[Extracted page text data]
- - - -

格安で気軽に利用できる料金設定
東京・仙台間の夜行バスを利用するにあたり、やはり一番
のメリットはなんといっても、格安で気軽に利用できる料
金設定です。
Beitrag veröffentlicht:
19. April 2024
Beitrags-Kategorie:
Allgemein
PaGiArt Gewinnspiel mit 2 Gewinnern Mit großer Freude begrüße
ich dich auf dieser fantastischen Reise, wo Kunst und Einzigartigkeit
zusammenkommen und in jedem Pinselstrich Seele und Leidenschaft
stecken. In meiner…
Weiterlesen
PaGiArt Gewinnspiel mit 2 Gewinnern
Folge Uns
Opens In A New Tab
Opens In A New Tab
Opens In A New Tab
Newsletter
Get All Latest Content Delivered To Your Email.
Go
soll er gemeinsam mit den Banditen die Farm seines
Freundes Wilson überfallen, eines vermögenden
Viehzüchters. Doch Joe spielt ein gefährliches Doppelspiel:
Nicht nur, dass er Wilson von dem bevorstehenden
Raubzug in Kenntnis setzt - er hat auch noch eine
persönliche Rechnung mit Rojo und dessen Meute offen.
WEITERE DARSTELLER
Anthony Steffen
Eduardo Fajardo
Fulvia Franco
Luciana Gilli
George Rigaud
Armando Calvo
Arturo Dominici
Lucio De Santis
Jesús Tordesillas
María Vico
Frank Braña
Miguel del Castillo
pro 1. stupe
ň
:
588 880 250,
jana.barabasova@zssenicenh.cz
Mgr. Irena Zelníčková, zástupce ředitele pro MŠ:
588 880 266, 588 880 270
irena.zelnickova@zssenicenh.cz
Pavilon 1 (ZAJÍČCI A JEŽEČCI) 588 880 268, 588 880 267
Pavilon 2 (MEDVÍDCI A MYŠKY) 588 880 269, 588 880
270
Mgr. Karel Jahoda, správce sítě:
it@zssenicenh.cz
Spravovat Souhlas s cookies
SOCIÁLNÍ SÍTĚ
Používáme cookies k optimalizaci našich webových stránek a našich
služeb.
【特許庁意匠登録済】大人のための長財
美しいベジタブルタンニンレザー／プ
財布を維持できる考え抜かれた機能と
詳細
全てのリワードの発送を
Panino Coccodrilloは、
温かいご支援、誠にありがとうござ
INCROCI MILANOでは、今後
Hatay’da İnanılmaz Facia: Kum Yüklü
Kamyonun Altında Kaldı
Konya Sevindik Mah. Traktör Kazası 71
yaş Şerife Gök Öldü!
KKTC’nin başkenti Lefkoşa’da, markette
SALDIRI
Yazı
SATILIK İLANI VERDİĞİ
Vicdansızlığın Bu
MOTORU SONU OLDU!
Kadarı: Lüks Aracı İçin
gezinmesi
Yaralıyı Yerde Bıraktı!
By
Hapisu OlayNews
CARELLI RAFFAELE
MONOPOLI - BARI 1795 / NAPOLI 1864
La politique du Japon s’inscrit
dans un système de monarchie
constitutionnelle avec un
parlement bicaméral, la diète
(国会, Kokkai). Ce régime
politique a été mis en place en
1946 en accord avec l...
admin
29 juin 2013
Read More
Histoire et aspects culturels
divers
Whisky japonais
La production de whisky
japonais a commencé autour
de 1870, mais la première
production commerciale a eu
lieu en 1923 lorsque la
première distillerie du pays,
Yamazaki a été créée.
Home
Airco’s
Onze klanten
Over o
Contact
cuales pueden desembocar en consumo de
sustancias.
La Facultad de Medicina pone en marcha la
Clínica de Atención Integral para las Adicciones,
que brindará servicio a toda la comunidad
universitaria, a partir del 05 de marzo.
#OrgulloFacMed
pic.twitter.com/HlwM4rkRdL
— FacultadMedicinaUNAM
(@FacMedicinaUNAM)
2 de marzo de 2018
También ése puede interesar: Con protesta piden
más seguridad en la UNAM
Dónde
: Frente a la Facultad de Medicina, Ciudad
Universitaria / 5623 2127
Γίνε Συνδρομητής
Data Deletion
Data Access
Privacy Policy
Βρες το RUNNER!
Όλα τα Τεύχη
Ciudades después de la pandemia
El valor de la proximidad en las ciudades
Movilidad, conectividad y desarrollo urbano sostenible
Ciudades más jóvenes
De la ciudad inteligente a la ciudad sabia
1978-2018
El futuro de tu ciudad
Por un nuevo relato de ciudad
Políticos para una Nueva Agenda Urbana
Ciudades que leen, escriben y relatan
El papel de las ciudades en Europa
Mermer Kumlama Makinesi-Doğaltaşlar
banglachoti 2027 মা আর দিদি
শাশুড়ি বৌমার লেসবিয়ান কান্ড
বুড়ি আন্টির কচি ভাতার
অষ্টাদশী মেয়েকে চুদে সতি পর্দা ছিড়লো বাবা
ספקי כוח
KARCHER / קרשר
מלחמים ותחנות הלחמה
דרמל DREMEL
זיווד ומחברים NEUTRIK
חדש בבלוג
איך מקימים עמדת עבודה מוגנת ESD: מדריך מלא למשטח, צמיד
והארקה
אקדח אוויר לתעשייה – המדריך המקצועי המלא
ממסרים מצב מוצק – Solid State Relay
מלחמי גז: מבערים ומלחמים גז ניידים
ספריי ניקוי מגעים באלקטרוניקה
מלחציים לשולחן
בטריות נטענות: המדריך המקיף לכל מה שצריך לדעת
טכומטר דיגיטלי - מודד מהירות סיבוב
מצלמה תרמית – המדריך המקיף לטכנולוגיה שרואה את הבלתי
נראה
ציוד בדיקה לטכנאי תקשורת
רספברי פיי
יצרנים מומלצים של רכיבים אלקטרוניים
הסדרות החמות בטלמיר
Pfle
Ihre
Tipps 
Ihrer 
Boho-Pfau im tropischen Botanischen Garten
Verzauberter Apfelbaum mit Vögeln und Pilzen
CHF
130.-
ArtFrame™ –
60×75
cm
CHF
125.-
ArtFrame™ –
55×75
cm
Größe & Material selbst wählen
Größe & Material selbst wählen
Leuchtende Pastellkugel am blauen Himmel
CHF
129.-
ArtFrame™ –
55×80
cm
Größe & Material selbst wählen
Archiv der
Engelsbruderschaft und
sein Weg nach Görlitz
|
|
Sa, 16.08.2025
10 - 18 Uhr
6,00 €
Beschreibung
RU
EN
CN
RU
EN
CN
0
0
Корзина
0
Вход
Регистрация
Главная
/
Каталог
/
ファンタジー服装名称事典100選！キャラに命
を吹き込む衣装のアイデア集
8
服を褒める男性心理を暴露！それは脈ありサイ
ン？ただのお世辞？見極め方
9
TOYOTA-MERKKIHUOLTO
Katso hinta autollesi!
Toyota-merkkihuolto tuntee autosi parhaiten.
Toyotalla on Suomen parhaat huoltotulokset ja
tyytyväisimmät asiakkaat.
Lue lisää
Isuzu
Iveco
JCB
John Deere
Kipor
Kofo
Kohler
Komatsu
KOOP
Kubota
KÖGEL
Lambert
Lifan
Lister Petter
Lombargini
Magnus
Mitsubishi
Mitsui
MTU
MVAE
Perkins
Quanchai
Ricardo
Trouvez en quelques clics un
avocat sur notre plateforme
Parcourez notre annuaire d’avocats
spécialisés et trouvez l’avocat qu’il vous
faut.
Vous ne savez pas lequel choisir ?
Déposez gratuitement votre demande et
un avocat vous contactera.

- - - -

WORK REQUEST
Can you reproduce every line of the records above, character for character, with nothing changed?

REPLY TO THE TASK
格安で気軽に利用できる料金設定
東京・仙台間の夜行バスを利用するにあたり、やはり一番
のメリットはなんといっても、格安で気軽に利用できる料
金設定です。
Beitrag veröffentlicht:
19. April 2024
Beitrags-Kategorie:
Allgemein
PaGiArt Gewinnspiel mit 2 Gewinnern Mit großer Freude begrüße
ich dich auf dieser fantastischen Reise, wo Kunst und Einzigartigkeit
zusammenkommen und in jedem Pinselstrich Seele und Leidenschaft
stecken. In meiner…
Weiterlesen
PaGiArt Gewinnspiel mit 2 Gewinnern
Folge Uns
Opens In A New Tab
Opens In A New Tab
Opens In A New Tab
Newsletter
Get All Latest Content Delivered To Your Email.
Go
soll er gemeinsam mit den Banditen die Farm seines
Freundes Wilson überfallen, eines vermögenden
Viehzüchters. Doch Joe spielt ein gefährliches Doppelspiel:
Nicht nur, dass er Wilson von dem bevorstehenden
Raubzug in Kenntnis setzt - er hat auch noch eine
persönliche Rechnung mit Rojo und dessen Meute offen.
WEITERE DARSTELLER
Anthony Steffen
Eduardo Fajardo
Fulvia Franco
Luciana Gilli
George Rigaud
Armando Calvo
Arturo Dominici
Lucio De Santis
Jesús Tordesillas
María Vico
Frank Braña
Miguel del Castillo
pro 1. stupe
ň
:
588 880 250,
jana.barabasova@zssenicenh.cz
Mgr. Irena Zelníčková, zástupce ředitele pro MŠ:
588 880 266, 588 880 270
irena.zelnickova@zssenicenh.cz
Pavilon 1 (ZAJÍČCI A JEŽEČCI) 588 880 268, 588 880 267
Pavilon 2 (MEDVÍDCI A MYŠKY) 588 880 269, 588 880
270
Mgr. Karel Jahoda, správce sítě:
it@zssenicenh.cz
Spravovat Souhlas s cookies
SOCIÁLNÍ SÍTĚ
Používáme cookies k optimalizaci našich webových stránek a našich
služeb.
【特許庁意匠登録済】大人のための長財
美しいベジタブルタンニンレザー／プ
財布を維持できる考え抜かれた機能と
詳細
全てのリワードの発送を
Panino Coccodrilloは、
温かいご支援、誠にありがとうござ
INCROCI MILANOでは、今後
Hatay’da İnanılmaz Facia: Kum Yüklü
Kamyonun Altında Kaldı
Konya Sevindik Mah. Traktör Kazası 71
yaş Şerife Gök Öldü!
KKTC’nin başkenti Lefkoşa’da, markette
SALDIRI
Yazı
SATILIK İLANI VERDİĞİ
Vicdansızlığın Bu
MOTORU SONU OLDU!
Kadarı: Lüks Aracı İçin
gezinmesi
Yaralıyı Yerde Bıraktı!
By
Hapisu OlayNews
CARELLI RAFFAELE
MONOPOLI - BARI 1795 / NAPOLI 1864
La politique du Japon s’inscrit
dans un système de monarchie
constitutionnelle avec un
parlement bicaméral, la diète
(国会, Kokkai). Ce régime
politique a été mis en place en
1946 en accord avec l...
admin
29 juin 2013
Read More
Histoire et aspects culturels
divers
Whisky japonais
La production de whisky
japonais a commencé autour
de 1870, mais la première
production commerciale a eu
lieu en 1923 lorsque la
première distillerie du pays,
Yamazaki a été créée.
Home
Airco’s
Onze klanten
Over o
Contact
cuales pueden desembocar en consumo de
sustancias.
La Facultad de Medicina pone en marcha la
Clínica de Atención Integral para las Adicciones,
que brindará servicio a toda la comunidad
universitaria, a partir del 05 de marzo.
#OrgulloFacMed
pic.twitter.com/HlwM4rkRdL
— FacultadMedicinaUNAM
(@FacMedicinaUNAM)
2 de marzo de 2018
También ése puede interesar: Con protesta piden
más seguridad en la UNAM
Dónde
: Frente a la Facultad de Medicina, Ciudad
Universitaria / 5623 2127
Γίνε Συνδρομητής
Data Deletion
Data Access
Privacy Policy
Βρες το RUNNER!
Όλα τα Τεύχη
Ciudades después de la pandemia
El valor de la proximidad en las ciudades
Movilidad, conectividad y desarrollo urbano sostenible
Ciudades más jóvenes
De la ciudad inteligente a la ciudad sabia
1978-2018
El futuro de tu ciudad
Por un nuevo relato de ciudad
Políticos para una Nueva Agenda Urbana
Ciudades que leen, escriben y relatan
El papel de las ciudades en Europa
Mermer Kumlama Makinesi-Doğaltaşlar
banglachoti 2027 মা আর দিদি
শাশুড়ি বৌমার লেসবিয়ান কান্ড
বুড়ি আন্টির কচি ভাতার
অষ্টাদশী মেয়েকে চুদে সতি পর্দা ছিড়লো বাবা
ספקי כוח
KARCHER / קרשר
מלחמים ותחנות הלחמה
דרמל DREMEL
זיווד ומחברים NEUTRIK
חדש בבלוג
איך מקימים עמדת עבודה מוגנת ESD: מדריך מלא למשטח, צמיד
והארקה
אקדח אוויר לתעשייה – המדריך המקצועי המלא
ממסרים מצב מוצק – Solid State Relay
מלחמי גז: מבערים ומלחמים גז ניידים
ספריי ניקוי מגעים באלקטרוניקה
מלחציים לשולחן
בטריות נטענות: המדריך המקיף לכל מה שצריך לדעת
טכומטר דיגיטלי - מודד מהירות סיבוב
מצלמה תרמית – המדריך המקיף לטכנולוגיה שרואה את הבלתי
נראה
ציוד בדיקה לטכנאי תקשורת
רספברי פיי
יצרנים מומלצים של רכיבים אלקטרוניים
הסדרות החמות בטלמיר
Pfle
Ihre
Tipps 
Ihrer 
Boho-Pfau im tropischen Botanischen Garten
Verzauberter Apfelbaum mit Vögeln und Pilzen
CHF
130.-
ArtFrame™ –
60×75
cm
CHF
125.-
ArtFrame™ –
55×75
cm
Größe & Material selbst wählen
Größe & Material selbst wählen
Leuchtende Pastellkugel am blauen Himmel
CHF
129.-
ArtFrame™ –
55×80
cm
Größe & Material selbst wählen
Archiv der
Engelsbruderschaft und
sein Weg nach Görlitz
|
|
Sa, 16.08.2025
10 - 18 Uhr
6,00 €
Beschreibung
RU
EN
CN
RU
EN
CN
0
0
Корзина
0
Вход
Регистрация
Главная
/
Каталог
/
ファンタジー服装名称事典100選！キャラに命
を吹き込む衣装のアイデア集
8
服を褒める男性心理を暴露！それは脈ありサイ
ン？ただのお世辞？見極め方
9
TOYOTA-MERKKIHUOLTO
Katso hinta autollesi!
Toyota-merkkihuolto tuntee autosi parhaiten.
Toyotalla on Suomen parhaat huoltotulokset ja
tyytyväisimmät asiakkaat.
Lue lisää
Isuzu
Iveco
JCB
John Deere
Kipor
Kofo
Kohler
Komatsu
KOOP
Kubota
KÖGEL
Lambert
Lifan
Lister Petter
Lombargini
Magnus
Mitsubishi
Mitsui
MTU
MVAE
Perkins
Quanchai
Ricardo
Trouvez en quelques clics un
avocat sur notre plateforme
Parcourez notre annuaire d’avocats
spécialisés et trouvez l’avocat qu’il vous
faut.
Vous ne savez pas lequel choisir ?
Déposez gratuitement votre demande et
un avocat vous contactera.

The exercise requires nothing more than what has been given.